Page-level text extractions:
_ _ _ _

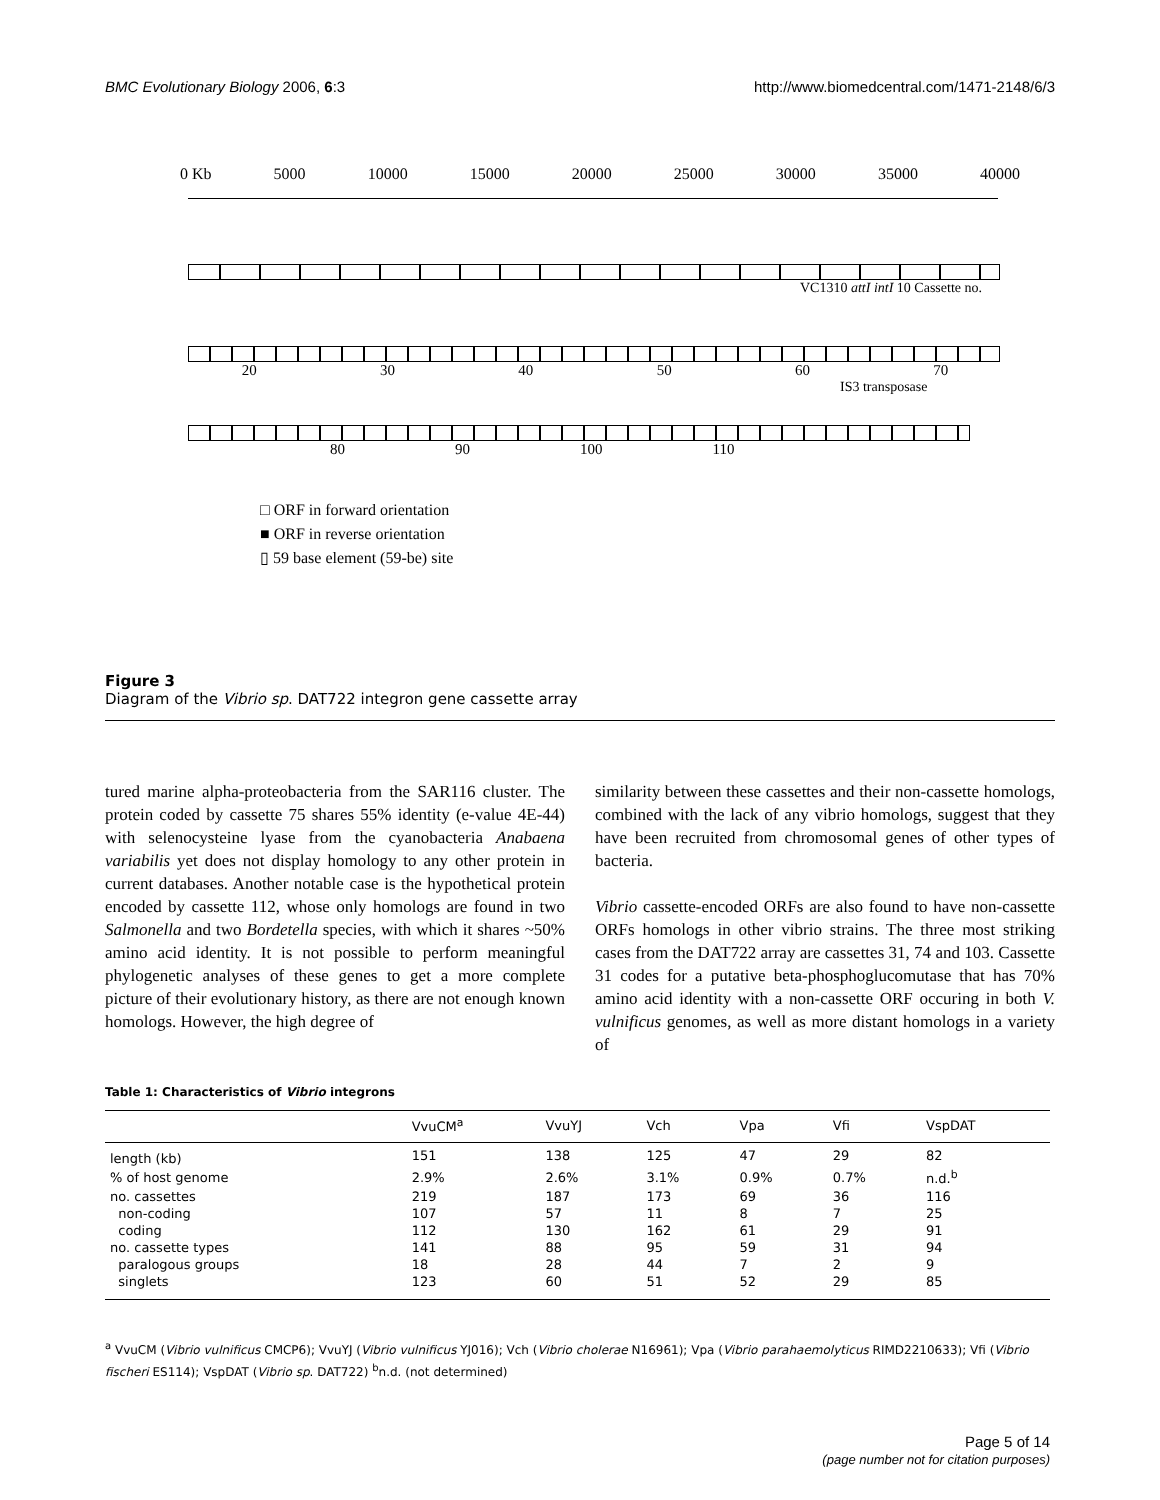BMC Evolutionary Biology 2006, 6:3 http://www.biomedcentral.com/1471-2148/6/3
0 Kb 5000 10000 15000 20000 25000 30000 35000 40000
VC1310 attI intI 10 Cassette no.
20 30 40 50 60 70
IS3 transposase
80 90 100 110
□ ORF in forward orientation
■ ORF in reverse orientation
▯ 59 base element (59-be) site
Figure 3
Diagram of the Vibrio sp. DAT722 integron gene cassette array
tured marine alpha-proteobacteria from the SAR116 cluster. The protein coded by cassette 75 shares 55% identity (e-value 4E-44) with selenocysteine lyase from the cyanobacteria Anabaena variabilis yet does not display homology to any other protein in current databases. Another notable case is the hypothetical protein encoded by cassette 112, whose only homologs are found in two Salmonella and two Bordetella species, with which it shares ~50% amino acid identity. It is not possible to perform meaningful phylogenetic analyses of these genes to get a more complete picture of their evolutionary history, as there are not enough known homologs. However, the high degree of
similarity between these cassettes and their non-cassette homologs, combined with the lack of any vibrio homologs, suggest that they have been recruited from chromosomal genes of other types of bacteria.
Vibrio cassette-encoded ORFs are also found to have non-cassette ORFs homologs in other vibrio strains. The three most striking cases from the DAT722 array are cassettes 31, 74 and 103. Cassette 31 codes for a putative beta-phosphoglucomutase that has 70% amino acid identity with a non-cassette ORF occuring in both V. vulnificus genomes, as well as more distant homologs in a variety of
Table 1: Characteristics of Vibrio integrons
| | VvuCM<sup>a</sup> | VvuYJ | Vch | Vpa | Vfi | VspDAT |
| --- | --- | --- | --- | --- | --- | --- |
| length (kb) | 151 | 138 | 125 | 47 | 29 | 82 |
| % of host genome | 2.9% | 2.6% | 3.1% | 0.9% | 0.7% | n.d.<sup>b</sup> |
| no. cassettes | 219 | 187 | 173 | 69 | 36 | 116 |
| non-coding | 107 | 57 | 11 | 8 | 7 | 25 |
| coding | 112 | 130 | 162 | 61 | 29 | 91 |
| no. cassette types | 141 | 88 | 95 | 59 | 31 | 94 |
| paralogous groups | 18 | 28 | 44 | 7 | 2 | 9 |
| singlets | 123 | 60 | 51 | 52 | 29 | 85 |
<sup>a</sup> VvuCM (Vibrio vulnificus CMCP6); VvuYJ (Vibrio vulnificus YJ016); Vch (Vibrio cholerae N16961); Vpa (Vibrio parahaemolyticus RIMD2210633); Vfi (Vibrio fischeri ES114); VspDAT (Vibrio sp. DAT722) <sup>b</sup>n.d. (not determined)
Page 5 of 14
(page number not for citation purposes)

_ _ _ _

All lines from the one that contains "Vfi | VspDAT |" to the last line above must be given again exactly, with both included and nothing added.

- [RESPONSE AREA]:
| | VvuCM<sup>a</sup> | VvuYJ | Vch | Vpa | Vfi | VspDAT |
| --- | --- | --- | --- | --- | --- | --- |
| length (kb) | 151 | 138 | 125 | 47 | 29 | 82 |
| % of host genome | 2.9% | 2.6% | 3.1% | 0.9% | 0.7% | n.d.<sup>b</sup> |
| no. cassettes | 219 | 187 | 173 | 69 | 36 | 116 |
| non-coding | 107 | 57 | 11 | 8 | 7 | 25 |
| coding | 112 | 130 | 162 | 61 | 29 | 91 |
| no. cassette types | 141 | 88 | 95 | 59 | 31 | 94 |
| paralogous groups | 18 | 28 | 44 | 7 | 2 | 9 |
| singlets | 123 | 60 | 51 | 52 | 29 | 85 |
<sup>a</sup> VvuCM (Vibrio vulnificus CMCP6); VvuYJ (Vibrio vulnificus YJ016); Vch (Vibrio cholerae N16961); Vpa (Vibrio parahaemolyticus RIMD2210633); Vfi (Vibrio fischeri ES114); VspDAT (Vibrio sp. DAT722) <sup>b</sup>n.d. (not determined)
Page 5 of 14
(page number not for citation purposes)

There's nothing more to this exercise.